Moreover, although the WHI did study approximately 16,000 women, it did so only for an average of 5.2 years per person. This is lengthy by medical-study standards, but wholly insufficient to judge the effects of a treatment taken for several decades by many women. HRT has been proven to reduce the debilitating effects of osteoporosis, and one can only speculate as to what therapeutic benefits this provides to women who remain much more robust in their old age than previously was possible. Even in just the short timeframe of the study, HRT was found to reduce hip fractures by 44 percent. It may well be that HRT's value increases steadily over time.

The most deficient aspect of the findings by the WHI though, is that although the study was meticulous in examining the various potential complications or HRT, it makes no attempt to quantify, or even acknowledge, the relief HRT grants to postmenopausal women. Although HRT has been labeled as a cure (often mistakenly) for everything from heart disease to Parkinson's Disease, most women take it primarily because of the relief it grants from the symptoms of menopause.
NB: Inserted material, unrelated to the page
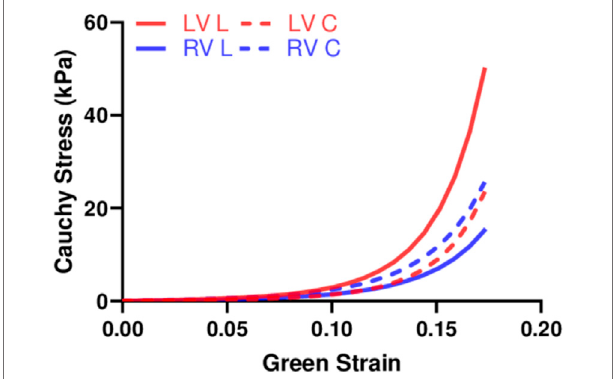
FIGURE 4 | Simulated equibiaxial stress-strain curves generated by the four-parameterFungmodel,usingtheaveragevaluesofthe fi ttingparameters for both ventricles in two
HRT has been as effective as promised in relieving women of hot flashes, cramps, and many other encumbrances. The WHI however, has chosen to scrutinize the risks of HRT while totally ignoring its most basic advantages. Given such an environment, very few of today's most common medications would pass the test. Aspirin, Prozac, and Viagra certainly wouldn't.
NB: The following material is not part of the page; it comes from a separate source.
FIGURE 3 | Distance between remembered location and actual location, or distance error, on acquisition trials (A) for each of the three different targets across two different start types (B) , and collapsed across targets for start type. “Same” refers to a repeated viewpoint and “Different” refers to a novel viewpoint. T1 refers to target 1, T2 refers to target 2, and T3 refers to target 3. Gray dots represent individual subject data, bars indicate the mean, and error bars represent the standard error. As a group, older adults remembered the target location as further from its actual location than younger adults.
As one long-time HRT user who was diagnosed with breast cancer at age 70 said, “I would still prefer the high quality years I have had and, to an extent, am still having even breast-less — to the long, drawn-out miseries of the symptoms that once plagued me.”

WHI's study is certainly worth considering when determining the relative merits of HRT, but it should by no means disqualify HRT from remaining the treatment of choice for the relief of the symptoms of menopause.